— Text for analysis —
-- Opening Marker --
No, to do this correctly the latency will be 8ms. If you assume you’ll be scheduled later you risk drop-outs or jitter so that’s the wrong decision.
If you want to do twice as many things at once you end up doing them twice as slowly, that’s how timeslicing works. I’ll show the number of simultaneous execution contexts as X to help with following along, and assume that the above rule of thumb is sufficient, in reality the penalty for having multiple execution contexts is a little higher because of context switches, caches etc.
t=0: A begins filling buffer 1 (X=1)
t=1: Buffer 1 sent to B, B starts filtering (X=1)
t=4: Buffer 1 sent to C && A begins filling buffer 2 (X=2) with two things at once to do, they take twice as long, two milliseconds to do both
t=6: Buffer 1 start being played to the user && buffer 2 sent to B for filtering (X=1) back to just B running for a while at full speed
t=9: Buffer 2 sent to C && A begins filling buffer 3 (X=2) slow mode again, two milliseconds until we’re done
t=10: a PCM buffer underrun occurs
Huh. That didn’t work after all. Well let’s try to shuffle things around.
t=0: A begins filling buffer 1 (X=1)
t=1: Buffer 1 sent to B, B starts filtering (X=1)
t=4: Buffer 1 sent to C && A begins filling buffer 2 (X=2) with two things at once to do, they take twice as long, two milliseconds to do both
t=6: Buffer 1 start being played to the user && buffer 2 sent to B for filtering (X=1)
t=9: Buffer 2 sent to C (X=1) Yay, we cut some corners but now we’ll make it in time!
t=10: Buffer 2 starts being played to the user && A begins filling buffer 3 (X=1)
t=11: Buffer 3 sent to B (X=1)
t=14: a PCM buffer underrun occurs
Still didn’t work.
You can keep re-arranging things all day, but you’re trying to fit 5ms of work into 4ms of time so it won’t fit, no matter what you do.
No, only the illusion of concurrency is created, and only at a human timescale, the timeslices are not actually happening simultaneously. And on the scale we’ve been discussing these slices are quite thick, milliseconds like the buffer period. If one node’s thread is pre-empted by another it most likely won’t get another chance until the next period, that doesn’t matter for your example, which is doomed anyway, but it’s important to have it in mind for e.g. graphs where parallel execution is possible within a single buffer period.
It should not take twice as long if the node was written correctly.
A node which told the Media Kit to have 1ms latency, and now suddendly uses 2ms, has run late, it did not keep its “promise” to finish in the designated time. That should be avoided, by choosing latency values correctly.
When a node tells the Media Kit “my latency is 3ms” that should not mean “I need 3ms of exclusive CPU time, all to myself, to process a buffer”. That would indeed be a problem, two such nodes could not work at the same time without running late. But in a multitasking system, you may not assume that you have the CPU all to yourself.
-- Closing Marker --
— Data shown —
-- Opening Marker --
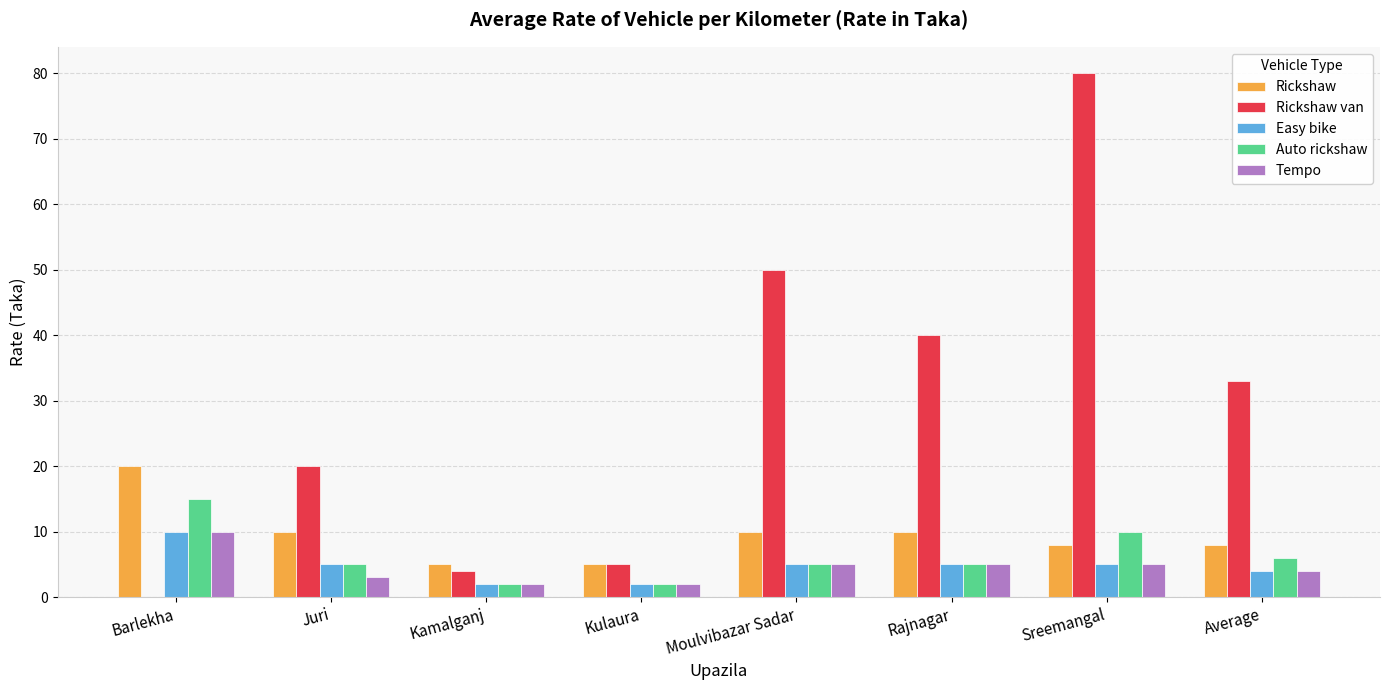

At which category is the sum across all series the highest?

Sreemangal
-- Closing Marker --
— Request 1 —
In the thread on audio latency, change "thick" to "coarse" and give the passage again from "No, only the" up to and including "single buffer period.".
— Request 2 —
Go on with the thread on audio node latency from the point where it stops.

— Answer 1 —
No, only the illusion of concurrency is created, and only at a human timescale, the timeslices are not actually happening simultaneously. And on the scale we’ve been discussing these slices are quite coarse, milliseconds like the buffer period. If one node’s thread is pre-empted by another it most likely won’t get another chance until the next period, that doesn’t matter for your example, which is doomed anyway, but it’s important to have it in mind for e.g. graphs where parallel execution is possible within a single buffer period.

— Answer 2 —
So, the way latencies are estimated by nodes in the Media Kit, is to incorporate the fact that other things are running as well. One way to do it is to e.g. make a preflight to see how fast you can run on the machine and then add headroom on top of that to account for varying machine load.
Thus, two (and more) nodes can work at the same time and both can still meet their timing constraints. Because the latency time is higher than what the node really needs in exclusive CPU time. It must be this way. After all, the CPU is not only shared between all the media nodes, there are other things unrelated to media to do in real-time as well – if you set latencies super-tight then music would stutter just because you multitask!
Now, what happens if the node estimated a too small latency anyway? It runs late, the node after it in the chain will notice that and send a “late notice” to its predecessor, which will (usually) increase the latency of the late node. The Media Kit handles all this to readjust the downstream latencies for all nodes which should know about it, so buffers flow in time again with the new overall chain latency. In general, the successor node will be able to cope with a little lateness, so no dropout happens even when the workload goes up and lateness occurs, although in really bad cases, a dropout might be unavoidable. But that is no different from other systems I know.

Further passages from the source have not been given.